Прошло больше года после отъезда моего брата в Японию, и я полностью потерял с ним всякую связь. А вскоре на мое имя пришло известие японского МИДа с просьбой приехать в Японию для оказания помощи в розысках моего брата. За это время экономическое и политическое положение в России ухудшилось. Реформы пробуксовывали из-за противостояния парламента и президента, цены росли, жизненный уровень народа падал. Поэтому, когда я увидел в телеграмме, что все расходы моего пребывания японская сторона берет на себя, я без промедления стал оформлять заграничный паспорт.

За это время мое агентство прекратило свое существование, и я вынужден был поступить на работу в мэрию в качестве пресс-секретаря мэра. Работа была интересная, но мало оплачиваемая. Когда я показал телеграмму японского МИДа мэру, он без лишних слов дал согласие на мою бессрочную командировку. Я получил визу и отправился в Японию.

6. Цути-но-то (земля младшего брата)

Япония встретила меня прекрасной погодой. Июньское солнце палило нещадно, но не было еще той духоты, которая начинается в августе после периода дождей. Прибыв в Канадзаву, я первым делом нанес визит мэру города и, вручив ему рекомендательное письмо от своего мэра, получил обещание помощи и всякого содействия с его стороны в поисках брата. Любезный мэр радушно принимал любого посетителя, прибывающего из города-побратима, а мне уделил целых сорок минут. Прощаясь, он пожал мне руку и, улыбнувшись, спросил:

– Вам когда-нибудь приходилось принимать участие в празднике Хякумангоку-мацури?

Ранее я несколько раз был в Канадзаве, но, к своему стыду, ничего не слышал об этом празднике.

– Праздник миллиона коку риса является самым любимым и веселым развлечением канадзавцев, – любезно объяснил мэр, – по традиции он отмечается в середине июня перед началом дождей торжественным шествием всех жителей по центральным улицам города и уходит своими корнями в глубокую историю княжества Кага. Этот праздник связан с представлением о сказочном богатстве князя Маэда, который имел годовой доход в миллион коку риса.

– Ого! – воскликнул я, когда переводчик перевел мне коку в килограммы. – Сто восемьдесят тысяч тонн?! Да таким количеством риса можно накормить всех жителей Сибири и Дальнего Востока. Зачем же ему понадобилось столько риса?
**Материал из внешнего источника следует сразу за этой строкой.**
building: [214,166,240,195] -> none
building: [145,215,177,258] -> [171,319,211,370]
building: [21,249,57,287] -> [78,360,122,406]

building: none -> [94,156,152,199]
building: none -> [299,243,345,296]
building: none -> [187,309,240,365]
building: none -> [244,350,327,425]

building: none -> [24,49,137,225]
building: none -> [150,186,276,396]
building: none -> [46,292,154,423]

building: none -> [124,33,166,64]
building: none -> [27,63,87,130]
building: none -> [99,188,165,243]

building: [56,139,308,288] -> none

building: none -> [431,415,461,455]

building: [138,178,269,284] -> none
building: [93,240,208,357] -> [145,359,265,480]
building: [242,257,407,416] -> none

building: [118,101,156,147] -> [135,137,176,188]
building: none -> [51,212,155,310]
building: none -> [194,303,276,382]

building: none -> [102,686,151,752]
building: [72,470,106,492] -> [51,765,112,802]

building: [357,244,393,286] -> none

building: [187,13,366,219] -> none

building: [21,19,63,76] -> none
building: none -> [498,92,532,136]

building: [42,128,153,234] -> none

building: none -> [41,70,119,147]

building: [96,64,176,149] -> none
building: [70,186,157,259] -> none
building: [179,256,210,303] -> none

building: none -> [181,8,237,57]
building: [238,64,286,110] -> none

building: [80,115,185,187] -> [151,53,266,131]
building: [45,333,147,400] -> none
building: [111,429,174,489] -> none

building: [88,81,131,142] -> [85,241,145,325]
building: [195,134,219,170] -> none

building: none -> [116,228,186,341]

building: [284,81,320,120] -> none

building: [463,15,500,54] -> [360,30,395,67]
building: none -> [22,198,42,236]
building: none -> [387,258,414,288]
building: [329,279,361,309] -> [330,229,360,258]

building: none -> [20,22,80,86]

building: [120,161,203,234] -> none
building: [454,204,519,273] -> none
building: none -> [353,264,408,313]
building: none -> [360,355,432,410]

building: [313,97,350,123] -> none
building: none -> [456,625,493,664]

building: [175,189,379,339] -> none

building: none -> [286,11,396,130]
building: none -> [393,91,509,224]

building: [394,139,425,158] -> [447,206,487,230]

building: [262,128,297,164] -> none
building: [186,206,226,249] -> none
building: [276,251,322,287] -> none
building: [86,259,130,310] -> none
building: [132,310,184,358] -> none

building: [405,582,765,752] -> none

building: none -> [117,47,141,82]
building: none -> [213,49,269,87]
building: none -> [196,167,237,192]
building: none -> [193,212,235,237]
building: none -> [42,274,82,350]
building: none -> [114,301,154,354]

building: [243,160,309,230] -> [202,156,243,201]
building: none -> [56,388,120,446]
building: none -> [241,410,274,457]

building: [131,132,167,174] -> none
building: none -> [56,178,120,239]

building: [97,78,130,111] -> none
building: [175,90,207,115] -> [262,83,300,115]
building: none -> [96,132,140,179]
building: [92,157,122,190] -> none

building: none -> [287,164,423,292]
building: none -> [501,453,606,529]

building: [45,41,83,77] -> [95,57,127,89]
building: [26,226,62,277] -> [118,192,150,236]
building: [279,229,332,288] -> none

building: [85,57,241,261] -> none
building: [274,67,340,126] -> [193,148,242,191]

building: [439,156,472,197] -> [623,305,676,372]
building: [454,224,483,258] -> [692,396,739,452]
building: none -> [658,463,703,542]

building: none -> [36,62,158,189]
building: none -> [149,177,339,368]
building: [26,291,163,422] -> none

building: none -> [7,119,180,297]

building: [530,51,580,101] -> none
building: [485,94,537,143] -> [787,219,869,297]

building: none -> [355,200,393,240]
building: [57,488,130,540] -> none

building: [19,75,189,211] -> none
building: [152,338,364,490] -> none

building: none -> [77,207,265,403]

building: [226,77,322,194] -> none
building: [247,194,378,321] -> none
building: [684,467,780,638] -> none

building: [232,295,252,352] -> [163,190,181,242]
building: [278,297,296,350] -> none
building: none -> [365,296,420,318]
– Раньше вместо денег использовали рис, – пояснил мне переводчик.

Я подумал про себя: «Значит, если бы прижилась у нас такая система, то все работали бы только за хлеб, благо, что вода в этой стране и в древности была бесплатной».

От мэра я направился прямо в полицейское управление, где меня принял сам начальник полиции господин Кацуно. Он любезно пригласил меня сесть в кресло и положил передо мной конверт с пачкой денег.

– Полицейское управление берет на себя расходы вашего пребывания в Канадзаве, – сообщил мне он. – Это вам месячное жалование.

Я впервые путешествовал по Японии на полицейские деньги. Во время нашей беседы с начальником управления мне так и хотелось схватить конверт и пересчитать его содержимое. Интересно, сколько они мне будут платить? Не скрою, что последнее время я не испытывал равнодушия к этому презренному металлу.